═══ QUOTED TEXT ═══

Still confused about how to heat our renovated/extended house

[lookseehear]

You may have read my previous thread:

I really need to make my mind up and I'm still struggling. As a refresher:

• We have an 18-25kW external condensing oil boiler and 1200L oil tank in the garden
• The house is 5 beds and detached and we're putting the living space on the first floor and bedrooms on the ground floor
• We're replumbing and rewiring the whole house
• Two extensions will be insulated to modern standards, as will the new roof
• The older parts of the house are harder to insulate substantially, but we will be putting in a thin layer of carefully installed and well detailed internal wall insulation and significantly improving the airtightness
• We're replacing all windows and doors with triple glazing/modern equivalents
• I'd estimate we would be averaging 50-70W/m2 peak heating requirement when all done but it's hard to tell because at this point we're chipping away at the project bit by bit

 

Option 1: Stick with oil, new radiators everywhere (oversized)

═══ PROVIDED MATERIAL ═══

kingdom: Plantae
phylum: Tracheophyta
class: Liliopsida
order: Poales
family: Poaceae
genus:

═══

| PARTS OF THE EXERCISE |
A) In the house heating post:
(i) What size is the oil tank in the garden?
(ii) What will replace all the windows and doors?
(iii) What average peak heating requirement does the writer estimate once the work is done?
B) Can you carry on the house heating post from its last sentence?

| TASK RESULTS |
A)
(i) 1200L
(ii) Triple glazing or modern equivalents
(iii) 50-70W/m2

B)
Pros

• Cheapest at the outset
• Easy to control room by room temp with TRVs
• Reduced oil usage compared to high flow temps and small rads

Cons

• We commit to keeping burning oil
• No weather compensation
• The boiler is (I believe) oversized for what we need, so would need to make changes (buffer tank/TS?) to the installation or swap out for a smaller boiler
• We have to fit large radiators in each room

 

Option 2: ASHP and radiators

Pros

• Renewable factor and compatible with solar PV/battery
• Means we can remove the big, unsightly oil tank from the garden
• Can utilise the BUS to get the grant from the government
• Option of FCUs for cooling

Cons

• Risk of high running costs due to high flow temperatures required running rads off an ASHP
• We have to fit large radiators in each room
• Less controllable room temperatures due to the time it takes to warm up a room using low flow temperatures, and counter-productive nature of using TRVs to throttle flow in an 'open loop' system

 

Option 3: ASHP and UFH

Pros

• Renewable factor and compatible with solar PV/battery
• Means we can remove the big, unsightly oil tank from the garden
• Can utilise the BUS to get the grant from the government
• No need to find space for radiators
• 'comfort factor' of having warmer floors than using radiators
• Likely lower running costs than Option 2 due to lower flow temps meaning higher SCOP
• Option of FCUs for cooling

Cons

• Least controllable of all the options
• Requirement to find the headroom for some insulation (or not based on this thread)
• Most disruptive to install
• Likely most expensive up-front
• Most risks of getting a poor quality install (maybe?)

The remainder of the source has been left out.